▸ **TASKS**
1) Reproduce the part of the grep thread between "Linux Solutions" and "such line (-f2).", inclusive.
2) Carry on the grep thread, starting right after its last sentence.

▸ **PASSAGE**
..........

How to grep for contents after pattern?

LinuxGrep

Linux Problem Overview


Given a file, for example:

potato: 1234
apple: 5678
potato: 5432
grape: 4567
banana: 5432
sushi: 56789

I'd like to grep for all lines that start with potato: but only pipe the numbers that follow potato: . So in the above example, the output would be:

1234
5432

How can I do that?

Linux Solutions


Solution 1 - Linux

grep 'potato:' file.txt | sed 's/^.*: //'

grep looks for any line that contains the string potato:, then, for each of these lines, sed replaces (s/// - substitute) any character (.*) from the beginning of the line (^) until the last occurrence of the sequence : (colon followed by space) with the empty string (s/...// - substitute the first part with the second part, which is empty).

or

grep 'potato:' file.txt | cut -d\   -f2

For each line that contains potato:, cut will split the line into multiple fields delimited by space (-d\ - d = delimiter, \ = escaped space character, something like -d" " would have also worked) and print the second field of each such line (-f2).

..........

▸ **Extracted data entries**
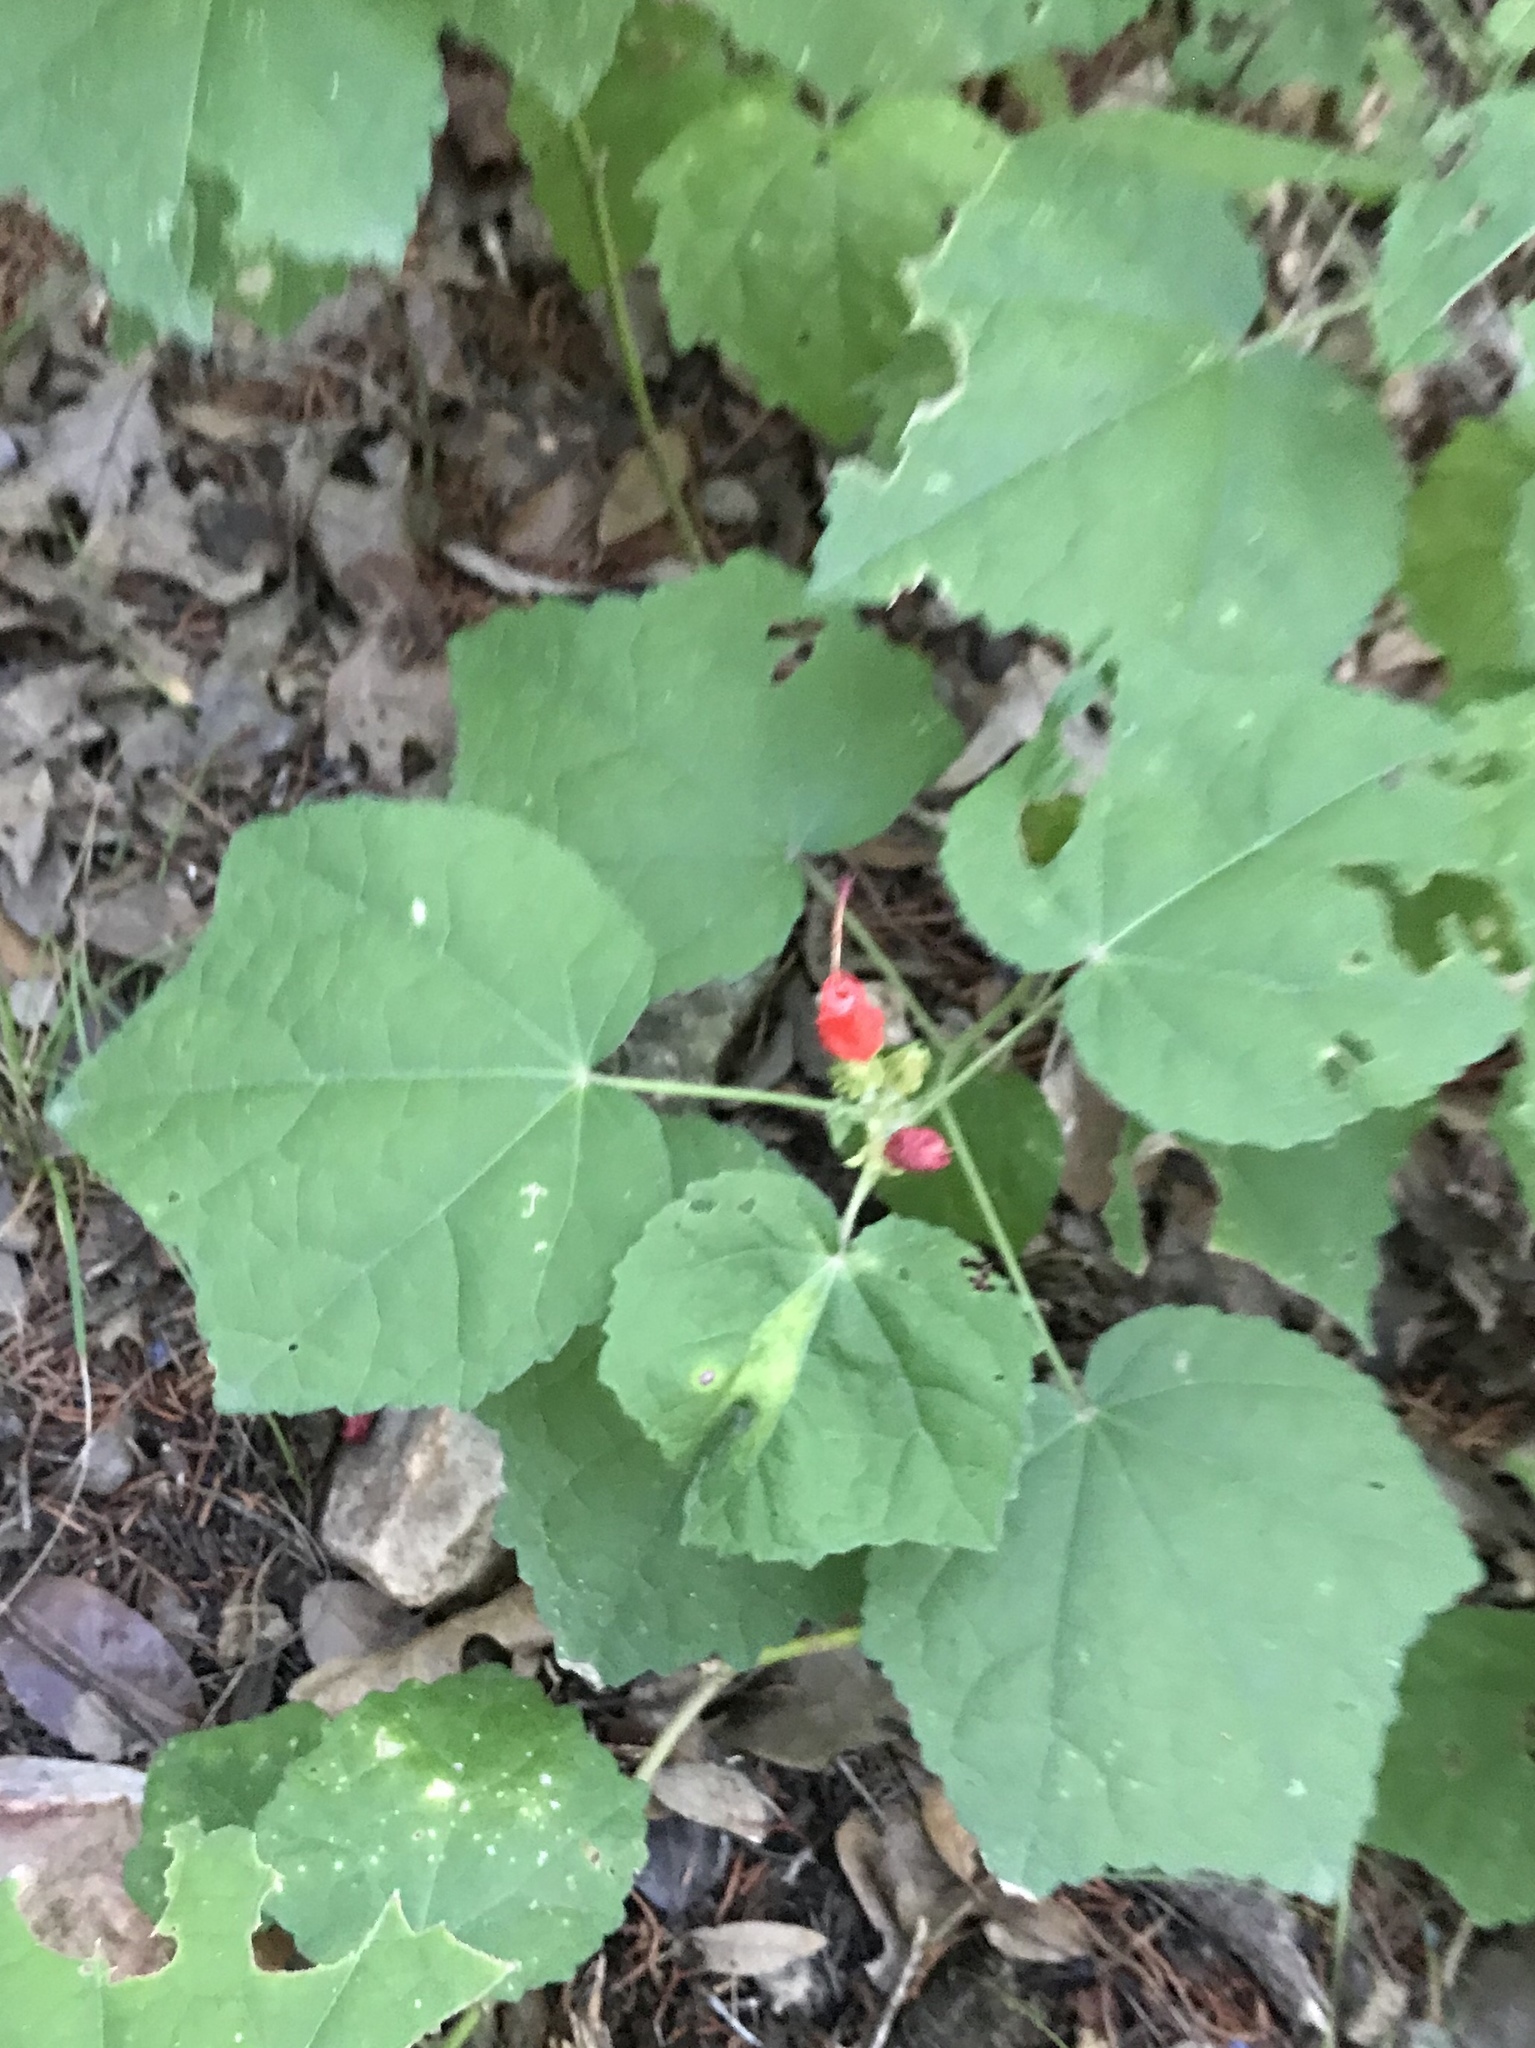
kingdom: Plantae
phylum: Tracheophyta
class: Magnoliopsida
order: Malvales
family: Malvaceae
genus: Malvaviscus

..........

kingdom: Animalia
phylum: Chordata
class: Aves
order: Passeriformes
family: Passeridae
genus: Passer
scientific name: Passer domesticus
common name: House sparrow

..........

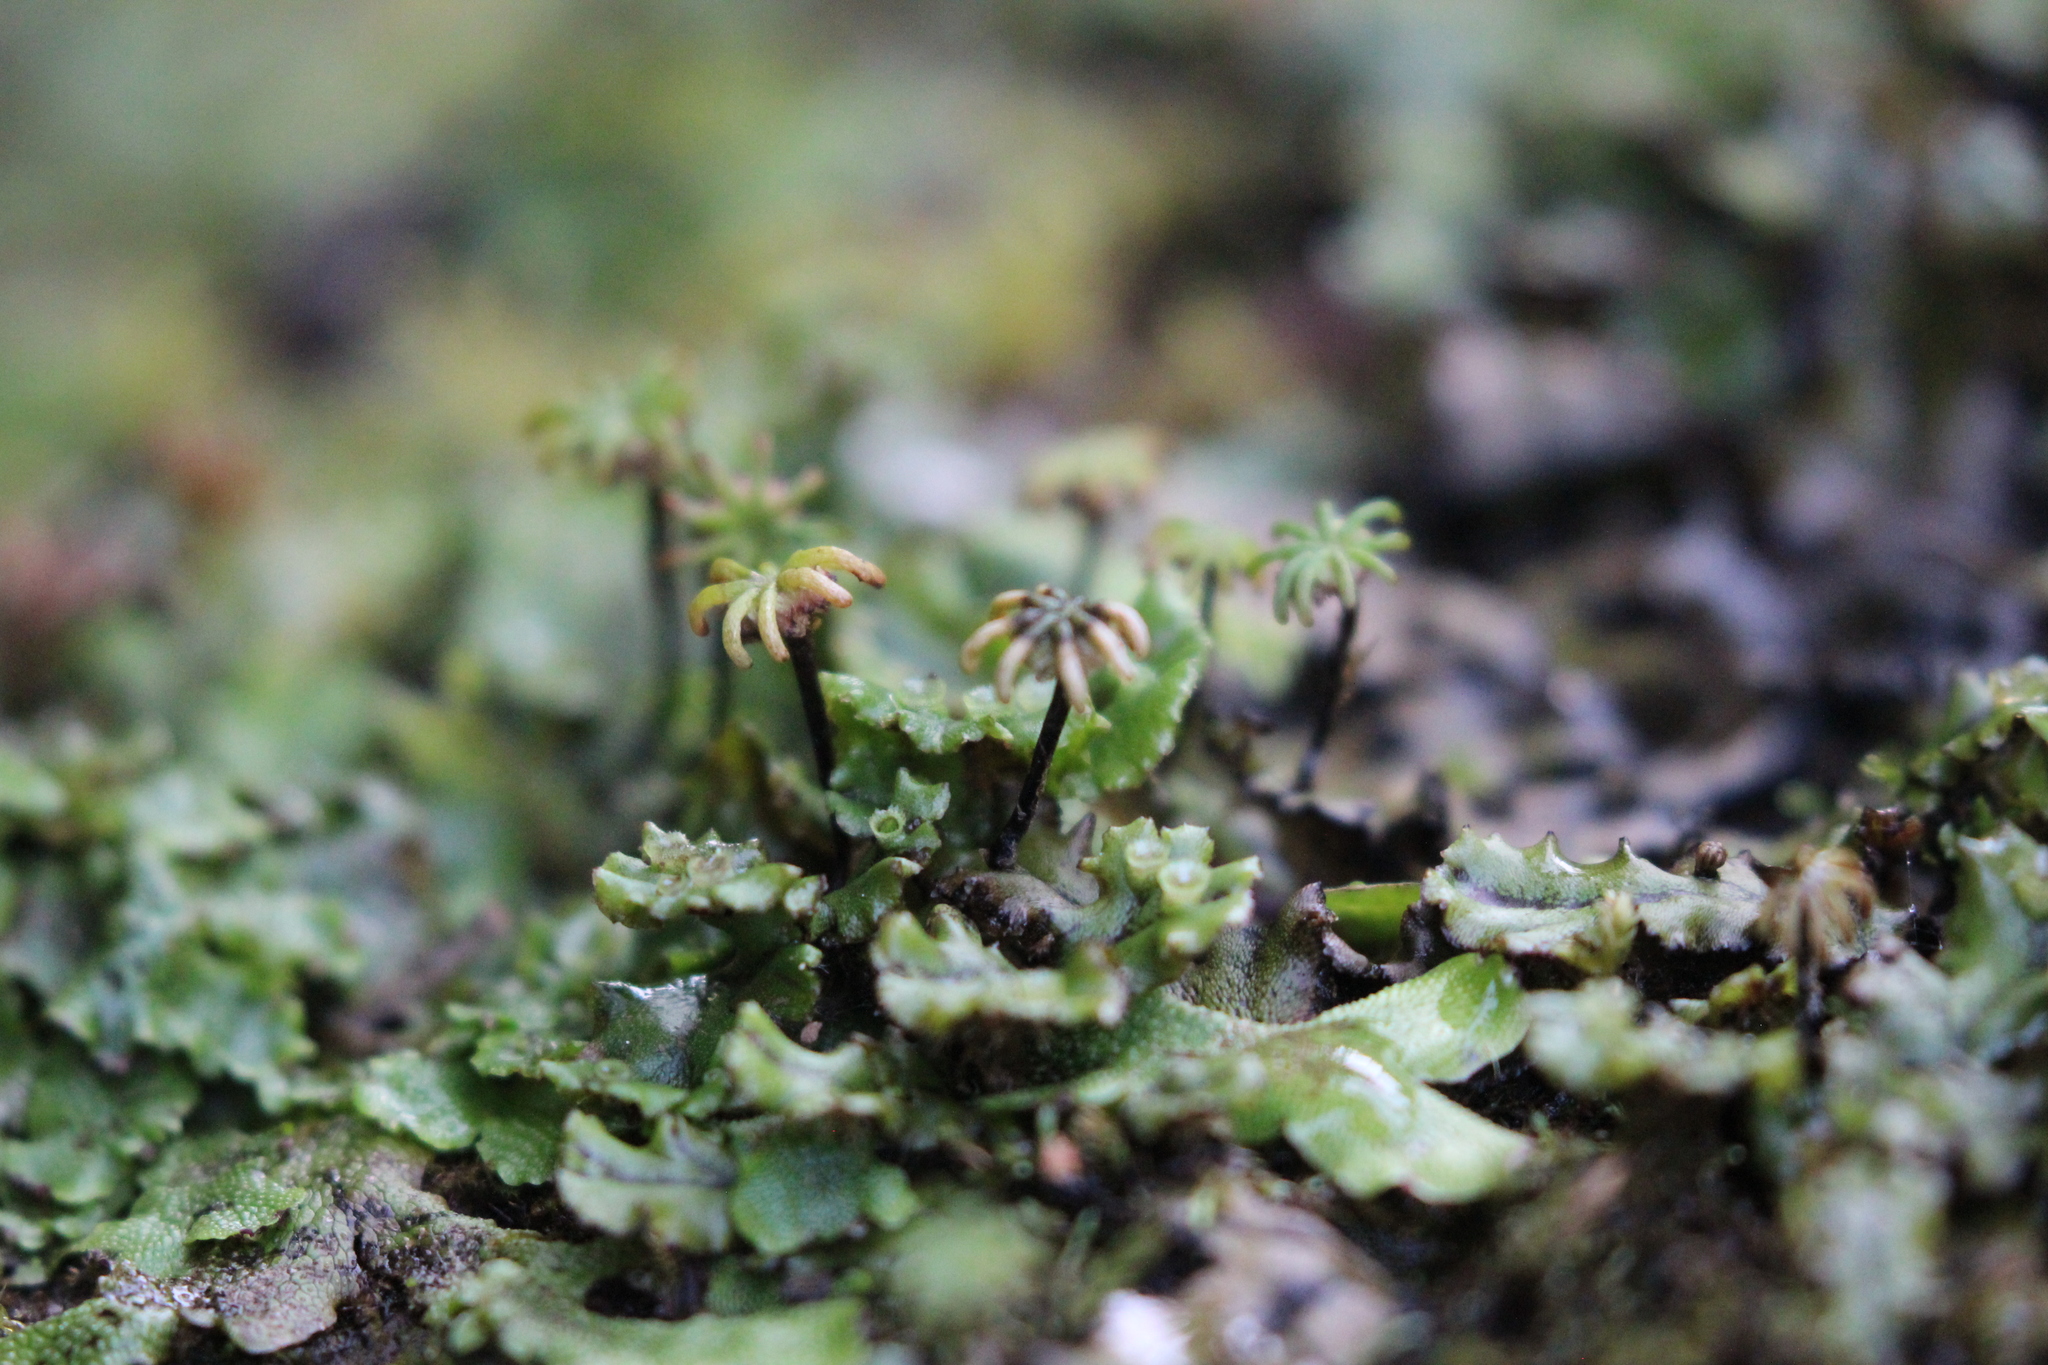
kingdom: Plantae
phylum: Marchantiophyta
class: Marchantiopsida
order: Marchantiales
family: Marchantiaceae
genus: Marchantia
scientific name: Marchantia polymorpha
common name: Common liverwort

..........

▸ **ANSWERS TO EACH TASK**
1)
Linux Solutions


Solution 1 - Linux

grep 'potato:' file.txt | sed 's/^.*: //'

grep looks for any line that contains the string potato:, then, for each of these lines, sed replaces (s/// - substitute) any character (.*) from the beginning of the line (^) until the last occurrence of the sequence : (colon followed by space) with the empty string (s/...// - substitute the first part with the second part, which is empty).

or

grep 'potato:' file.txt | cut -d\   -f2

For each line that contains potato:, cut will split the line into multiple fields delimited by space (-d\ - d = delimiter, \ = escaped space character, something like -d" " would have also worked) and print the second field of each such line (-f2).

2)
or

grep 'potato:' file.txt | awk '{print $2}'

For each line that contains potato:, awk will print the second field (print $2) which is delimited by default by spaces.

or

grep 'potato:' file.txt | perl -e 'for(<>){s/^.*: //;print}'

All lines that contain potato: are sent to an inline (-e) Perl script that takes all lines from stdin, then, for each of these lines, does the same substitution as in the first example above, then prints it.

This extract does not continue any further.